Postby Mountain » Mon Oct 04, 2021 10:39 am

Best to leave abrasives as a last resort...

If you do need to resort to harsher treatment such as abrasives I have done so using the following proceedure.

When making my own track I can get situations where rails need to be filed down, and I do this by first filing the track and restoring the nice smooth top surface by first being harsh with the track cleaning rubber, and as the rails start to take shape I then lessen my force until finally I am giving the surface a rather light polish. This removes the scratches left by filing. Understandably when I was experimenting with making my own track I did need to do a bit of filing. I also had made the odd mistake where my minidrills chuck accidently gouged out the odd chunk of metal from the railhead due to the angles I was trying to work with while using a cutting disc, so I used solder as a filler to remedy this and it works well as I would have to give the rails a good polish up and examine them just to find the soldered repairs as they blend in so well they are not easy to see.

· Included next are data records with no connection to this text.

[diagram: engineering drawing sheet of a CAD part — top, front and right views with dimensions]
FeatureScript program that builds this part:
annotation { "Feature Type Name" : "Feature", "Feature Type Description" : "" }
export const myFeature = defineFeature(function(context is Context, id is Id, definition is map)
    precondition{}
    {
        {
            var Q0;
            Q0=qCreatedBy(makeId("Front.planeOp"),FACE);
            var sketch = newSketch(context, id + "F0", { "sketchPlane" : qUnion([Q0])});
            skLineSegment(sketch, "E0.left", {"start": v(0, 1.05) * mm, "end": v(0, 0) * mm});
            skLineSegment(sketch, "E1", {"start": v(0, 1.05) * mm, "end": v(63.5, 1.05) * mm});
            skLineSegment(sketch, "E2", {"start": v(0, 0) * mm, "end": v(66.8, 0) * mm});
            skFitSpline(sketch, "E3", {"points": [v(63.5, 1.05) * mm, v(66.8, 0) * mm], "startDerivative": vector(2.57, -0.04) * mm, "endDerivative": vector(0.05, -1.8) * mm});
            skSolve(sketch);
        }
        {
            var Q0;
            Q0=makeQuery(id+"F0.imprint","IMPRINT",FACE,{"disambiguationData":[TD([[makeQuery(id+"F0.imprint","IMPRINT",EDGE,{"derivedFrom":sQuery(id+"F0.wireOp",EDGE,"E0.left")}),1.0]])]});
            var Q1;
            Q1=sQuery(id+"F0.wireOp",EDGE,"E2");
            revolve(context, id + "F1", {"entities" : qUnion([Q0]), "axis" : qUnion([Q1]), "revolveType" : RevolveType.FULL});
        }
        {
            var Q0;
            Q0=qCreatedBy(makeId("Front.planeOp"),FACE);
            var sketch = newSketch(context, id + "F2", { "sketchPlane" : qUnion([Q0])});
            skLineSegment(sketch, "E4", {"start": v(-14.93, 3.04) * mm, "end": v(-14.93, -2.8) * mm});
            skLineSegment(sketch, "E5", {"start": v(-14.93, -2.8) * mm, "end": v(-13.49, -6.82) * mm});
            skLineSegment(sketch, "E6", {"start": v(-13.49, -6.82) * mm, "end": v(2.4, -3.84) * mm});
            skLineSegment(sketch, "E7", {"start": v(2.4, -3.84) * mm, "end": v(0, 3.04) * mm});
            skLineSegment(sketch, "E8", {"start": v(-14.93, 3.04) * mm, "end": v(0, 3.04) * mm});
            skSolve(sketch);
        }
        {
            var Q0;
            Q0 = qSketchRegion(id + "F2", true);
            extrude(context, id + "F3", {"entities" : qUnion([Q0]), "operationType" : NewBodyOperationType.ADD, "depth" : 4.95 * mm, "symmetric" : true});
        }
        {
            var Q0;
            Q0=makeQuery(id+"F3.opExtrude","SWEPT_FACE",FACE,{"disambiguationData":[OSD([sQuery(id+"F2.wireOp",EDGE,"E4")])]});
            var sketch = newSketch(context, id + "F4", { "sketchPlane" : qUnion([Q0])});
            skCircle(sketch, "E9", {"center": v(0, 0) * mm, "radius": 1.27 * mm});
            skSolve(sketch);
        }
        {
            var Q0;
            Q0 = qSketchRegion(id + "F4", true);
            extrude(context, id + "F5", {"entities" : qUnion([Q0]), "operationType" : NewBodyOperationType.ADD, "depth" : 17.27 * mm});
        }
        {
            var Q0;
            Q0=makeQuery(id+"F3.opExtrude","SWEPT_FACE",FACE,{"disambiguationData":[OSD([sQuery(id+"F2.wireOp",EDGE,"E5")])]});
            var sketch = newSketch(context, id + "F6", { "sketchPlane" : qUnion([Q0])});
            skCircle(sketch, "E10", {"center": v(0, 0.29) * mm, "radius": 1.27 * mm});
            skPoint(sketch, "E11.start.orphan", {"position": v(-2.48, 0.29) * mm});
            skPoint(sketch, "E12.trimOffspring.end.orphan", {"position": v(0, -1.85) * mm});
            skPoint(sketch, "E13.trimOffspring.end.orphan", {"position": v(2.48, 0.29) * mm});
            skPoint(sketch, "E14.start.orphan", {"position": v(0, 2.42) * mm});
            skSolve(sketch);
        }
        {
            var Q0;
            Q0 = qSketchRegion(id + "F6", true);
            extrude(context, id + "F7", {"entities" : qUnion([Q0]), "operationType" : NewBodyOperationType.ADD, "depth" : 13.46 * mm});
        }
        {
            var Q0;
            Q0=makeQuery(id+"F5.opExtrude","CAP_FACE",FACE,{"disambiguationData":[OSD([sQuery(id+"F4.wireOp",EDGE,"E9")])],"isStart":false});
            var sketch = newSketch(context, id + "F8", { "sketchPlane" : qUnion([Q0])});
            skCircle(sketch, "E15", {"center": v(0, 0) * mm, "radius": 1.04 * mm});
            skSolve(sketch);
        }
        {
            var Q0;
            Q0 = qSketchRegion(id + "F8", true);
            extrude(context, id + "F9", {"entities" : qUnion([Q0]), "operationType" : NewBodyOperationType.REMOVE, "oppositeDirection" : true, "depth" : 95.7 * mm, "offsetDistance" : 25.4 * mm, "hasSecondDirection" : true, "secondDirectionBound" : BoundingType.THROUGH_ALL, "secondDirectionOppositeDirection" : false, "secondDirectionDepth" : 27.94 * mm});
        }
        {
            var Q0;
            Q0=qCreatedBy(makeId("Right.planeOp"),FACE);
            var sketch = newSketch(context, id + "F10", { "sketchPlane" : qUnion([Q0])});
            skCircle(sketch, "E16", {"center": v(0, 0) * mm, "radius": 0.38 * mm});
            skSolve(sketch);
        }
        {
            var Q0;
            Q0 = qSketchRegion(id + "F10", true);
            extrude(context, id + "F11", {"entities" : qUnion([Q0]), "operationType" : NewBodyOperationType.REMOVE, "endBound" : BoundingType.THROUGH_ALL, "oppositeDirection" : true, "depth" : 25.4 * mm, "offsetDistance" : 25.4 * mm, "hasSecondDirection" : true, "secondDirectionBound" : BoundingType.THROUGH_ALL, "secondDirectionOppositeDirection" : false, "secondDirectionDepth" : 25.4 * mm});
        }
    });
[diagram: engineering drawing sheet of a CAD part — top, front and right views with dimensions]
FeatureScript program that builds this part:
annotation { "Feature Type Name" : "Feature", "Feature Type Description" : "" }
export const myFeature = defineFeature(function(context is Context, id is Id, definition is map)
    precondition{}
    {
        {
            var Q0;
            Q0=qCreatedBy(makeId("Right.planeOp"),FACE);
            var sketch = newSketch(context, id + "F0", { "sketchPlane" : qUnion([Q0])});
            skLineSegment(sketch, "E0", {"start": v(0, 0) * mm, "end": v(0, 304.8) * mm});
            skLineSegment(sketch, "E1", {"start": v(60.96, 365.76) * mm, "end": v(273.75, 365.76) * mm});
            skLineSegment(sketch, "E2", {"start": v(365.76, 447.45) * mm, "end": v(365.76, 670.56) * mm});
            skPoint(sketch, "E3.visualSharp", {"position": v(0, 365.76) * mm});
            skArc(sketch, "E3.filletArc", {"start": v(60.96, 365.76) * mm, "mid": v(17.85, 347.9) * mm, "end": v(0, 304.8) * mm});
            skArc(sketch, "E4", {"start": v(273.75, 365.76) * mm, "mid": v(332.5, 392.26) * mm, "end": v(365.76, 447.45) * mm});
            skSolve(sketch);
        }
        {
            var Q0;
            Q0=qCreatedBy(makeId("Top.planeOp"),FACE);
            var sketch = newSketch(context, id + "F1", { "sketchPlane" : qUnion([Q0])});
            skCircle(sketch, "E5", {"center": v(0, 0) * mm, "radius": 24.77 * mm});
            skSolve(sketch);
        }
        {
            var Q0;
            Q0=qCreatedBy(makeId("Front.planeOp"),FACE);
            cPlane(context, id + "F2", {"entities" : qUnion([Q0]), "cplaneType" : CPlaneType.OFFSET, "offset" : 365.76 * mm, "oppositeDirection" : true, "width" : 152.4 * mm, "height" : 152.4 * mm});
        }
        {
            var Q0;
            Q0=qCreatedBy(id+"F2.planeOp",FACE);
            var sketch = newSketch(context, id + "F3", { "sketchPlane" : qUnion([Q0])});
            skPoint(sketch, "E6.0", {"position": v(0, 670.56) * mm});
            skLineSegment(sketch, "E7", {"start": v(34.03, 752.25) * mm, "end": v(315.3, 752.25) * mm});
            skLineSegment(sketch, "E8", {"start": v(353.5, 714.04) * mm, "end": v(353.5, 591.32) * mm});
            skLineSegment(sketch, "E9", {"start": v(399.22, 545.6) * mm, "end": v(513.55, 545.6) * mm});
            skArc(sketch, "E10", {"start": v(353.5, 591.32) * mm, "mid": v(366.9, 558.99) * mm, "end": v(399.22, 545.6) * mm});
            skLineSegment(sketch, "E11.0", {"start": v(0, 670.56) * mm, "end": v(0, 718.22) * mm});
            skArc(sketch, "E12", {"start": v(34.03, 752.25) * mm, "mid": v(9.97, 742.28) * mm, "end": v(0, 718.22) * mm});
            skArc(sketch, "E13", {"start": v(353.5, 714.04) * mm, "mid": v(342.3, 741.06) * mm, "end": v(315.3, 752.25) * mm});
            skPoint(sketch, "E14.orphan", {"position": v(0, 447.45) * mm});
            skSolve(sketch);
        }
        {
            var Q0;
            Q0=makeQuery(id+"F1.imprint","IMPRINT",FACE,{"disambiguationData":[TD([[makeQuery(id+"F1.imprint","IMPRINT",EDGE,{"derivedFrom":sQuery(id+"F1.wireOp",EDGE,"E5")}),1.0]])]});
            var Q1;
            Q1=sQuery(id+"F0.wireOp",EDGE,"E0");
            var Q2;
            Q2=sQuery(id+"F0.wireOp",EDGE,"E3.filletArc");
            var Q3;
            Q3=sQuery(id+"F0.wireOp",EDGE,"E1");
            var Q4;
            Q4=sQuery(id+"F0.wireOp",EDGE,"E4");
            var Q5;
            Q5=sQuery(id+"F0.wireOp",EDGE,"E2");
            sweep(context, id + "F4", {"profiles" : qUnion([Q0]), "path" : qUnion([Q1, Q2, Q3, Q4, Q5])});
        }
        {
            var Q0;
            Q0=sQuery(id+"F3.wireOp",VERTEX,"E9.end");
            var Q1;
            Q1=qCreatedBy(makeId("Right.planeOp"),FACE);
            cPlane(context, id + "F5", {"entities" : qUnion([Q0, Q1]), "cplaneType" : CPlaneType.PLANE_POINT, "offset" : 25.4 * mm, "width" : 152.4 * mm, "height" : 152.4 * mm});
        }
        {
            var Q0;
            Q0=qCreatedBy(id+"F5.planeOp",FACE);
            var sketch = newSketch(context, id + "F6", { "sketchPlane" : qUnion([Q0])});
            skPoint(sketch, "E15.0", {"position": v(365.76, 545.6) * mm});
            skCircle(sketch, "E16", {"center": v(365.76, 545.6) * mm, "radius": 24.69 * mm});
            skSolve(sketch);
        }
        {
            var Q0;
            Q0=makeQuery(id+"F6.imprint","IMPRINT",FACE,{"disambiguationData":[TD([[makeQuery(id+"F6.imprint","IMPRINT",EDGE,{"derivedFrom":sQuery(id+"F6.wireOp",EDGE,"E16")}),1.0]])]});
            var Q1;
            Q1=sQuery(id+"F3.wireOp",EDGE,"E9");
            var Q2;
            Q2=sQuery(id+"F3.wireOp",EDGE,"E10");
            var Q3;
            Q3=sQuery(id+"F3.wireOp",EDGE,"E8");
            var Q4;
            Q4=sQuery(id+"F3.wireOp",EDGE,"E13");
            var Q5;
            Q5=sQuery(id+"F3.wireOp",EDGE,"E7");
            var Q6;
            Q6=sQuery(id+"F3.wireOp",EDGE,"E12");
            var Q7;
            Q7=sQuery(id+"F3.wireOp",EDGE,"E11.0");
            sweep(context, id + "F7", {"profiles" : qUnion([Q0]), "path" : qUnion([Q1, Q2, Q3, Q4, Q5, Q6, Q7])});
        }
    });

If you can though, try less drastic means first as it is a lot easier then correcting mistakes if one messes it up with a file. If one ever has to use a file on track, go easy and steady. Never rush, and then use a track cleaning rubber from then on in to restore the track to a smooth flat level rail surface. It does take time to shine so be patient if one ever needs to do this... Try Bufferstop's or B308's methods first as they should work and are less extreme.